Oggi ricorre la Giornata Internazionale Contro la Violenza sulle Donne. La questione sussiste e forse è ancora peggiore di quanto conosciuto. L’origine di questo male della società trova una miriade di motivazioni e giustificazioni. Partendo da tempi remoti si pensava che l’uomo, più forte fisicamente, fosse preposto alla difesa e alla caccia per cui aveva prevalenza sui bimbi, le donne, i vecchi. Da questo presupposto considerare l’uomo comunque prevalente il passo è breve, per cui diventa ovvia la sudditanza delle altre componenti della famiglia. Tale situazione si protrasse fino alla prima metà del secolo scorso. Lo testimonia l’accesso al voto delle donne, oppure nella parabola dei pani e pesci a cui si riferivano i cinquemila uomini intesi come capifamiglia, o ancora nel sette-ottocento la conta della popolazione che si faceva sui capifamiglia.
La cesura della seconda guerra mondiale ha evidenziato l’apporto delle donne nello sforzo bellico e di sopravvivenza delle famiglie senza la presenza degli uomini indaffarati a morire nel grande gioco della guerra. Anche questo non fu sufficiente per cambiare le cose, rimanevano condizioni sociali che impedivano la parità di genere, l’opportunità. Ora dico di un fatto di cui fui protagonista. Erano gli anni 1955-70. Lavoravo in fabbrica e, pur giovane, avevo la responsabilità di un reparto di 200 persone di cui un terzo donne. Queste ultime erano dedite a lavori secondari di servizio, solo alcune facevano lavori di solito svolti da uomini. Proprio da queste iniziò il mio comportamento ritenuto anti genere: destinavo loro lavori semplici e ripetitivi in modo che fossero rapidamente produttive, mentre ai pari lavoro maschi insegnavo le cose più difficili in vista di spostarli nel settore dove era richiesta la massima professionalità. Il mio comportamento non era dettato da atavico maschilismo bensì da una razionale economia di lavoro. Infatti le donne lavoravano in fabbrica tra i 16 e i 21 anni per poi sposarsi e dedicarsi alla famiglia, non c’erano allora le condizioni sociali perché potessero mantenere il lavoro. Pertanto la mia azione di sostituzione femminile con i maschi si allargò a tutto il reparto e poi, per similitudine, all’azienda tutta. Da allora si è aperta una crepa con il sindacato e le donne stesse per avere intaccato una fascia particolarmente a loro utile. Tanto restò nella memoria questo episodio che nel 2019, insieme a Rita, ho incontrato un industriale e la moglie che negli anni 60 erano in Zedapa, che mi accusarono ancora del misfatto.
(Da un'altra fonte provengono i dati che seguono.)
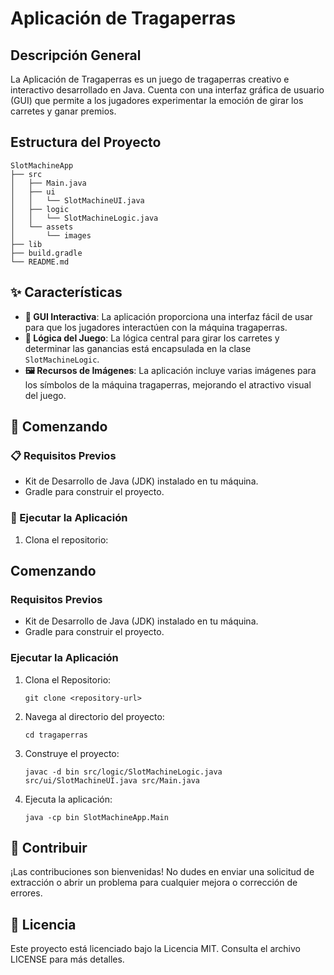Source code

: # Aplicación de Tragaperras

## Descripción General
La Aplicación de Tragaperras es un juego de tragaperras creativo e interactivo desarrollado en Java. Cuenta con una interfaz gráfica de usuario (GUI) que permite a los jugadores experimentar la emoción de girar los carretes y ganar premios.

## Estructura del Proyecto
```
SlotMachineApp
├── src
│   ├── Main.java
│   ├── ui
│   │   └── SlotMachineUI.java
│   ├── logic
│   │   └── SlotMachineLogic.java
│   └── assets
│       └── images
├── lib
├── build.gradle
└── README.md
```

## ✨ Características
- **🎨 GUI Interactiva**: La aplicación proporciona una interfaz fácil de usar para que los jugadores interactúen con la máquina tragaperras.
- **🧠 Lógica del Juego**: La lógica central para girar los carretes y determinar las ganancias está encapsulada en la clase `SlotMachineLogic`.
- **🖼️ Recursos de Imágenes**: La aplicación incluye varias imágenes para los símbolos de la máquina tragaperras, mejorando el atractivo visual del juego.

## 🚀 Comenzando

### 📋 Requisitos Previos
- Kit de Desarrollo de Java (JDK) instalado en tu máquina.
- Gradle para construir el proyecto.

### 🏃 Ejecutar la Aplicación
1. Clona el repositorio:

## Comenzando

### Requisitos Previos
- Kit de Desarrollo de Java (JDK) instalado en tu máquina.
- Gradle para construir el proyecto.

### Ejecutar la Aplicación
1. Clona el Repositorio:
   ```
   git clone <repository-url>
   ```
2. Navega al directorio del proyecto:
   ```
   cd tragaperras
   ```
3. Construye el proyecto:
   ```
   javac -d bin src/logic/SlotMachineLogic.java src/ui/SlotMachineUI.java src/Main.java
   ```
4. Ejecuta la aplicación:
   ```
   java -cp bin SlotMachineApp.Main
   ```

## 🤝 Contribuir
¡Las contribuciones son bienvenidas! No dudes en enviar una solicitud de extracción o abrir un problema para cualquier mejora o corrección de errores.

## 📄 Licencia
Este proyecto está licenciado bajo la Licencia MIT. Consulta el archivo LICENSE para más detalles.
In questi anni sono cambiate radicalmente le condizioni sociali atte a ridurre gli ostacoli alla realizzazione della parità di genere. Non dimentichiamo che la memoria genetica consolidatasi nel tempo dalla nascita dell’umanità è difficile da sradicare. La si può accelerare attraverso la cultura, l’umanesimo, l’educazione civica, non certo con la civiltà del “tutto subito”. Basta un piccolo inciampo per cambiare le cose, il Covid. Un aneddoto: non so dove e quando ho letto che lo sbadiglio è una reminescenza di quando agli albori della specie respiravamo con le branchie!